Chuck ’Feets’ Minert: Prolific Racer

AMA Motorcycle Hall of Famer Chuck “Feets” Minert, one of the best off-road racers in America during the 1950s, passed away Sept. 24. He was 85.

Mr. Minert excelled in all types of motorcycle racing, from speedway to trials, from desert racing to scrambles, and later, in motocross. Mr. Minert rode a factory-backed BSA for much of his racing career and was loyal to the British brand long after the bikes were past their competitive prime.

“It’s a sad day for motorcycling,” says fellow Hall of Famer Tom White. “We have lost a great friend, a tough competitor and a true champion.”
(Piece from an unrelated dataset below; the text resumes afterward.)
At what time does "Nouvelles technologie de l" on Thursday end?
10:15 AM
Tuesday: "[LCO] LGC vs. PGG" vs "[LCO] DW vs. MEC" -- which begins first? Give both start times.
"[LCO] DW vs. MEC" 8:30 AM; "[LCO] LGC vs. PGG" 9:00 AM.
Mr. Minert rode all of the famous races of his era, such as the Big Bear and Greenhorn Enduros, the Cactus Derby and the Elsinore, Hopetown and Catalina Grand Prix. It was at Catalina in 1956 where he earned the biggest win of his career.

In the early 1970s, Mr. Minert, then over 40, remained a leading American rider in West Coast Trans-AMA races. He was one of the few riders to score national points in both Trans-AMA Motocross and AMA Grand National races.

While he eventually quit racing nationals, Mr. Minert never totally retired from racing. He continued competing into his 80s. He was inducted into the AMA Motorcycle Hall of Fame in 1999.

Mr. Minert is survived by his wife, Gloria, daughters, Linda and Glen, grandson John, and son-in-law Wayne.